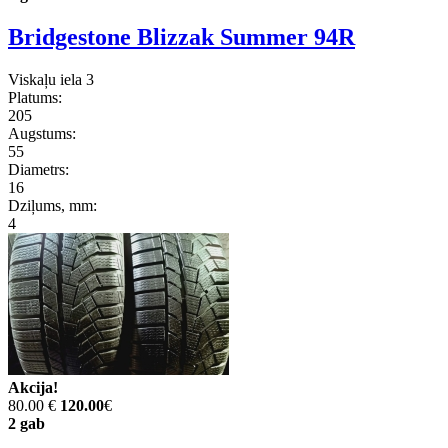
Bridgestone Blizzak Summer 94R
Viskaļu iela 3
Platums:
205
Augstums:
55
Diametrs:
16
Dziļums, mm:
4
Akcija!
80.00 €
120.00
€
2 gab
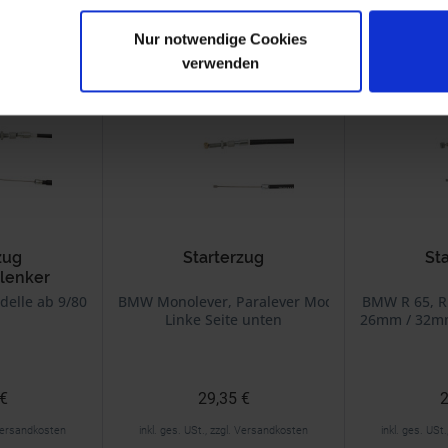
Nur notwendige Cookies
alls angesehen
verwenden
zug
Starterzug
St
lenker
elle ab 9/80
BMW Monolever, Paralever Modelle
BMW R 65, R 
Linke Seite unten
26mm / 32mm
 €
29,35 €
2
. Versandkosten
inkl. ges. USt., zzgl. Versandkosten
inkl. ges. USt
################
DIRECTIONS:
Each line that includes "Versandkosten" counts once; state how many such lines the listing has, with no other words.

ANSWER SPACE:
2